For the low DoF video object segmentation method presented in Chapter 5, two assumptions were made; that there was no change of scene within the video sequence; and that there were no large discrepancies in image composition from one frame to another. Both these assumptions are valid for the sequence of images captured every 6 degrees of the OoI on the turntable. Thus, the 60 sequential images of the OoI are treated as a video sequence of 60 frames and segmented in exactly the same way as described in Chapter 5, namely the active contour for the first frame (or in this case, first image in the sequence) is initialised using the focus intensity maps generated from the first, third and fifth image, and subsequent initial contours are generated from the binary dilation of the previous frame’s final segmentation. This allows for a fast and robust segmentation of the dataset of 60 images to give the silhouettes of the object. The remainder of the 3D object reconstruction process is followed as described in Section 7.2.

7.4

Results

Some examples of automatically generated silhouettes and the reconstructed 3D models are presented in this section. The first object for which a 3D object recon- struction is performed is that of a model house. Figure 7.4 shows the dataset from which the 3D reconstruction is performed. Figure 7.5 shows the automatically gen- erated binary segmentations for each of the 60 view points. To provide some context for the binary segmentations, the segmented object from each of the different view points is shown in Figure 7.6.

Figure 7.4: Greyscale images of a model house, taken every 6 degrees of rotation of the turntable.

Figure 7.5: Binary segmentations of a model house generated for every 6 degrees of rotation of the turntable.

Figure 7.6: Segmentations of a model house generated for every 6 degrees of rotation of the turntable.

(a) (b)

(c) (d)

Figure 7.7: 3D reconstruction of a model house: (a) the octree representation; (b) the reconstructed 3D surface; (c) the octree representation with the estimated object surface colour (d); and the 3D surface model with added colour.

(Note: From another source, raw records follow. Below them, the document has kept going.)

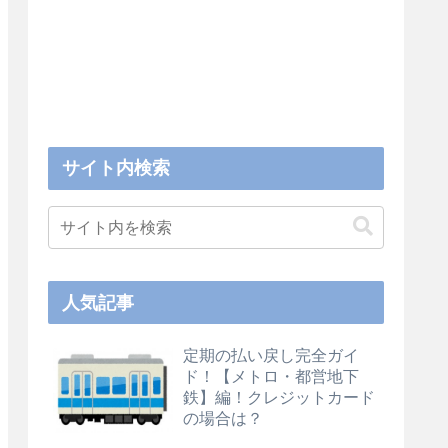
サイト内検索
人気記事
定期の払い戻し完全ガイ
ド！【メトロ・都営地下
鉄】編！クレジットカード
の場合は？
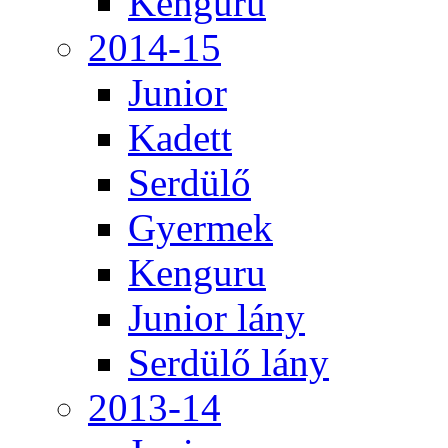
Kenguru
2014-15
Junior
Kadett
Serdülő
Gyermek
Kenguru
Junior lány
Serdülő lány
2013-14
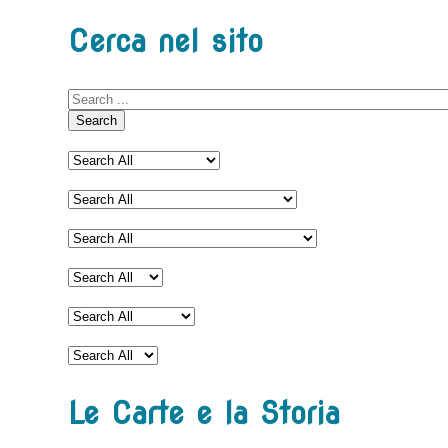
Cerca nel sito
Search
Le Carte e la Storia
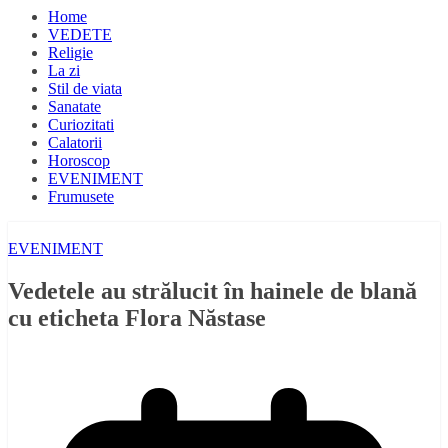
Home
VEDETE
Religie
La zi
Stil de viata
Sanatate
Curiozitati
Calatorii
Horoscop
EVENIMENT
Frumusete
EVENIMENT
Vedetele au strălucit în hainele de blană
cu eticheta Flora Năstase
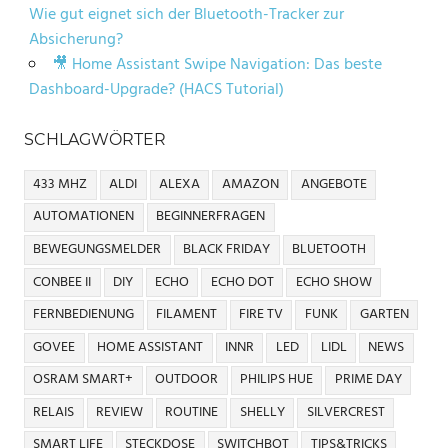
Wie gut eignet sich der Bluetooth-Tracker zur
Absicherung?
🎥 Home Assistant Swipe Navigation: Das beste
Dashboard-Upgrade? (HACS Tutorial)
SCHLAGWÖRTER
433 MHZ
ALDI
ALEXA
AMAZON
ANGEBOTE
AUTOMATIONEN
BEGINNERFRAGEN
BEWEGUNGSMELDER
BLACK FRIDAY
BLUETOOTH
CONBEE II
DIY
ECHO
ECHO DOT
ECHO SHOW
FERNBEDIENUNG
FILAMENT
FIRE TV
FUNK
GARTEN
GOVEE
HOME ASSISTANT
INNR
LED
LIDL
NEWS
OSRAM SMART+
OUTDOOR
PHILIPS HUE
PRIME DAY
RELAIS
REVIEW
ROUTINE
SHELLY
SILVERCREST
SMART LIFE
STECKDOSE
SWITCHBOT
TIPS&TRICKS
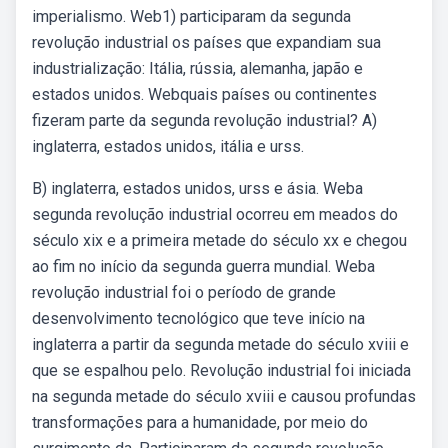
imperialismo. Web1) participaram da segunda
revolução industrial os países que expandiam sua
industrialização: Itália, rússia, alemanha, japão e
estados unidos. Webquais países ou continentes
fizeram parte da segunda revolução industrial? A)
inglaterra, estados unidos, itália e urss.
B) inglaterra, estados unidos, urss e ásia. Weba
segunda revolução industrial ocorreu em meados do
século xix e a primeira metade do século xx e chegou
ao fim no início da segunda guerra mundial. Weba
revolução industrial foi o período de grande
desenvolvimento tecnológico que teve início na
inglaterra a partir da segunda metade do século xviii e
que se espalhou pelo. Revolução industrial foi iniciada
na segunda metade do século xviii e causou profundas
transformações para a humanidade, por meio do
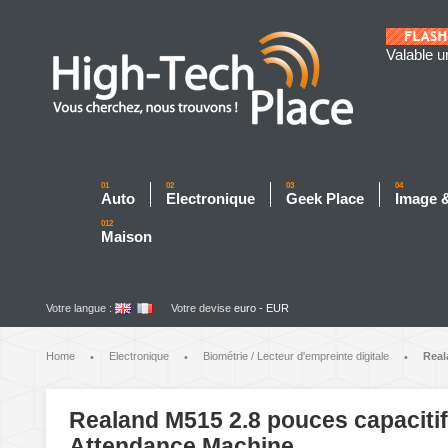
Valable u
01
02
03
04
Auto
Electronique
Geek Place
Image 
012
Maison
Votre langue :
Votre devise
euro - EUR
Home
Electronique
Biométrie / Lecteur d'empreinte digitale
Real
•
•
•
Realand M515 2.8 pouces capacitif
Attendance Machine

The binary segmentations shown in Figure 7.5 are then used in the SfS method to generate a 3D model of the house. This is illustrated in Figure 7.7, where (a) is the octree representation of the object, (b) shows the 3D surface extracted from the octree representation, and (c) and (d) respectively show the octree and surface representations with colours from the original image projected onto them.

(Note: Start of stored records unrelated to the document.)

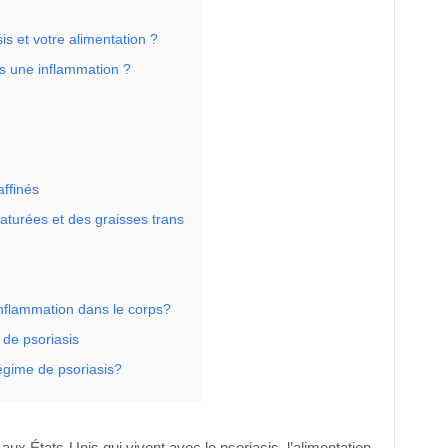
sis et votre alimentation ?
s une inflammation ?
affinés
aturées et des graisses trans
flammation dans le corps?
 de psoriasis
gime de psoriasis?
aux États-Unis qui vivent avec le psoriasis, l’alimentation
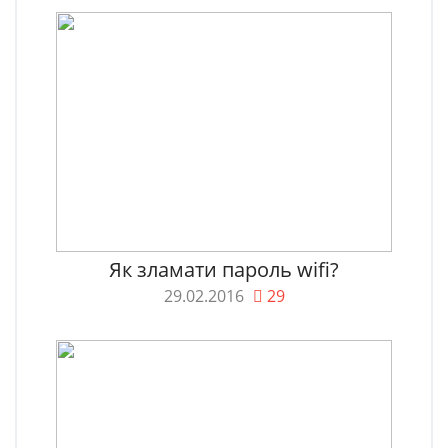
Як зламати пароль wifi?
29.02.2016
29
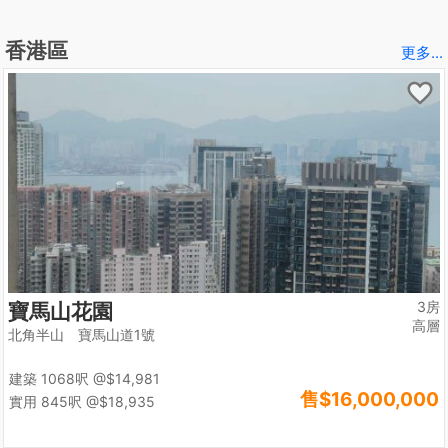
香港區
更多...
3房
寶馬山花園
高層
北角半山 寶馬山道1號
建築 1068呎
@$14,981
售
$16,000,000
實用 845呎
@$18,935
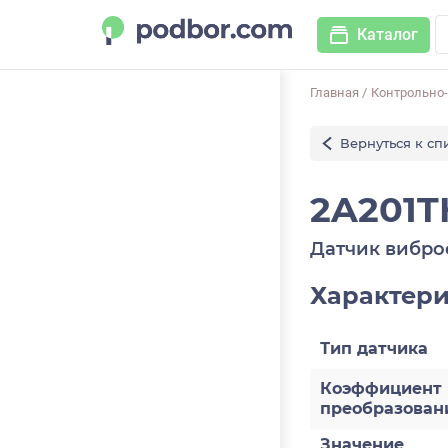
Каталог
Главная
/
Контрольно
Вернуться к сп
2A201T
Датчик вибро
Характер
Тип датчика
Коэффициент
преобразован
Значение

Two more examples of object reconstructions are presented, with a sample of original images and segmentations. Figure 7.8 shows the reconstruction of a model tank, whilst Figure 7.9 shows that of another model house. The reconstructed object models are represented in octree format.

(a) (b) (c) (d)

Figure 7.8: Segmentation and 3D reconstruction of a model tank: (a) the acquired data; (b) the binary segmentations; (c) the segmented objects,;and (d) the resultant octree and coloured octree.

(a) (b) (c) (d)

Figure 7.9: Segmentation and 3D reconstruction of a model house: (a) the acquired data; (b) the binary segmentations; (c) the segmented objects; and (d) the resultant octree representation.

7.5

Conclusion

In this chapter an existing SfS based 3D object reconstruction system has been modified to remove the need for human input. In addition a bulky black backdrop is no longer needed for the silhouette generation process. The method treats the dataset of 60 images, taken every 6 degree rotation of the turntable, as frames in a video sequence and applies the unsupervised video segmentation method presented in Chapter 5 to automatically generate a binary segmentation for each view point. The silhouettes generated are shown to be accurate and are used to construct 3D models of a variety of objects.